Had both parties been Sunnis, the plan of driving wedges between Sunnis and Shias would have, definitely, never been embraced. In the 1950s/60s and 1990s, the defiant policies of two indigenous Sunni leaders (Nasser and Saddam Hussein respectively) triggered a similar coalition of the United States and its Arab allies. Yet no reference was made to the Sunni-Shia schism, nor a word uttered about the dangers of Sunnism. Obviously, such a discourse would not have bore fruit then, and was excluded, thus.

In its part, Iran has been taking advantage of its spiritual affiliation with Shias to expand its regional sway and bolster its negotiating posture vis-à-vis the United States. But religion took the backseat when state interests were at stake. In 1991, Iran deserted Iraqi Shias whose uprising was brutally crushed by Saddam Hussein’s republican guards. Also, in the 1990s, Iran backed Armenia against Azerbaijan (whose population is predominantly Shia) in the protracted dispute over the province of Nagorno-Karabakh. To Iranians, no different from Americans, political motivations have been cloaked in religious and ideological gowns.

The notorious imperial ‘divide and rule’ strategy thrived on creating feuds and fostering distrust among conquered populations.
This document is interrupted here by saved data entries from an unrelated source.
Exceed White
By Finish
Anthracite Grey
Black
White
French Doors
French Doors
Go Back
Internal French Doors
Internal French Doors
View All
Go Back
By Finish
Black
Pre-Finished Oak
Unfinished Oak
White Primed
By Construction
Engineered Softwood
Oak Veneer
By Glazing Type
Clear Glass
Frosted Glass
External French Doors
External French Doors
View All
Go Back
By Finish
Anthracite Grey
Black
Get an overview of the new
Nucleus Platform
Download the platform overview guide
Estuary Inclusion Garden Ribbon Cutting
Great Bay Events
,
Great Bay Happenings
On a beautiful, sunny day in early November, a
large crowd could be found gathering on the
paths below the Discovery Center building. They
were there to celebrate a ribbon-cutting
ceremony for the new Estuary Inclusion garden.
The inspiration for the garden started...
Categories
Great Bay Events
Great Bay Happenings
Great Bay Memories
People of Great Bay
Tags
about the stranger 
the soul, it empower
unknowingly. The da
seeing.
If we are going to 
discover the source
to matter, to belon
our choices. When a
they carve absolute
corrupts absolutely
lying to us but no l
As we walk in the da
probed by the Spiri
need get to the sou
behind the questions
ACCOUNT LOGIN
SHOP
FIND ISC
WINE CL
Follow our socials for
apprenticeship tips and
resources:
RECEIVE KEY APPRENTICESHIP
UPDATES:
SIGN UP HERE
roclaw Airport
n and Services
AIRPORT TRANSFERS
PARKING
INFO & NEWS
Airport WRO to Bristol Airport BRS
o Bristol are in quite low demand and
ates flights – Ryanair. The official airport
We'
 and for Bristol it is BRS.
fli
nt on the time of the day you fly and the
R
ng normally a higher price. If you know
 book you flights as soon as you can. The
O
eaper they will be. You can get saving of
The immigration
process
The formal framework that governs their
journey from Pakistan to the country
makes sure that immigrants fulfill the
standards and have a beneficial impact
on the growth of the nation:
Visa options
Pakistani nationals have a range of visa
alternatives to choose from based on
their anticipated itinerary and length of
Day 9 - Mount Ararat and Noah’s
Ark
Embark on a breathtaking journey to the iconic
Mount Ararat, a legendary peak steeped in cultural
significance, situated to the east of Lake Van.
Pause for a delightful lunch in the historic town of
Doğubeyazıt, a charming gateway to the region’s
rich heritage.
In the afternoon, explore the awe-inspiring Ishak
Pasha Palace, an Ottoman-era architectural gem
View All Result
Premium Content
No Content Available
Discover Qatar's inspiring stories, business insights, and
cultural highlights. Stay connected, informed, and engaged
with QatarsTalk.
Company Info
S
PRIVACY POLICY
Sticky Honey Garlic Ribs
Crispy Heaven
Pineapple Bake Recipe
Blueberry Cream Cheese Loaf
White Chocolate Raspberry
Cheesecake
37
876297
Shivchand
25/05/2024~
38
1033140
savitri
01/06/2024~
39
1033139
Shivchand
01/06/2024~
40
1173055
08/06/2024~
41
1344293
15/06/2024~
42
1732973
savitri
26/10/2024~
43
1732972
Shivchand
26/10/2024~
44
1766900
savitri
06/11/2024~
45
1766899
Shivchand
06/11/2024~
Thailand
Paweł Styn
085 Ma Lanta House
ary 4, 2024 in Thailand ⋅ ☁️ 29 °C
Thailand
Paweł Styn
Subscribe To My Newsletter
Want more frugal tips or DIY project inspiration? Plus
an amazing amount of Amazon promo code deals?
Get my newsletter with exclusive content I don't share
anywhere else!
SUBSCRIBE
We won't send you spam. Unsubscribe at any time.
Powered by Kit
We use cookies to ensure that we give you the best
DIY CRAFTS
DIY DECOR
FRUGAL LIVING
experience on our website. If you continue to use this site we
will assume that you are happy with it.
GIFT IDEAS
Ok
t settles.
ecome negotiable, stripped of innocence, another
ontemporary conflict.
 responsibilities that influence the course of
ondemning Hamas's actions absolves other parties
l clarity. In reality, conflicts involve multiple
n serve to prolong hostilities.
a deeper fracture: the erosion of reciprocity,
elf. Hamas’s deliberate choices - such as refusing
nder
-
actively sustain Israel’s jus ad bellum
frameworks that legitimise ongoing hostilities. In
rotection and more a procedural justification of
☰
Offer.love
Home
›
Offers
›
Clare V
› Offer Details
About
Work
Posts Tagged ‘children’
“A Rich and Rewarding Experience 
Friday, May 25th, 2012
In the Muslim world, the policies of the United States, today’s imperialist power par excellence, are preserving the tarnished tradition from extinction. But as history lessons have vividly demonstrated, this weapon is usually short-lived and very much prone to backfire. Unfortunately, George W. Bush’s administration is long on military invasions and political adventures, but so short on knowledge, intelligence and wisdom.

Nael M. Shama is a PhD Candidate at the School of International Relations, University of St. Andrews, UK.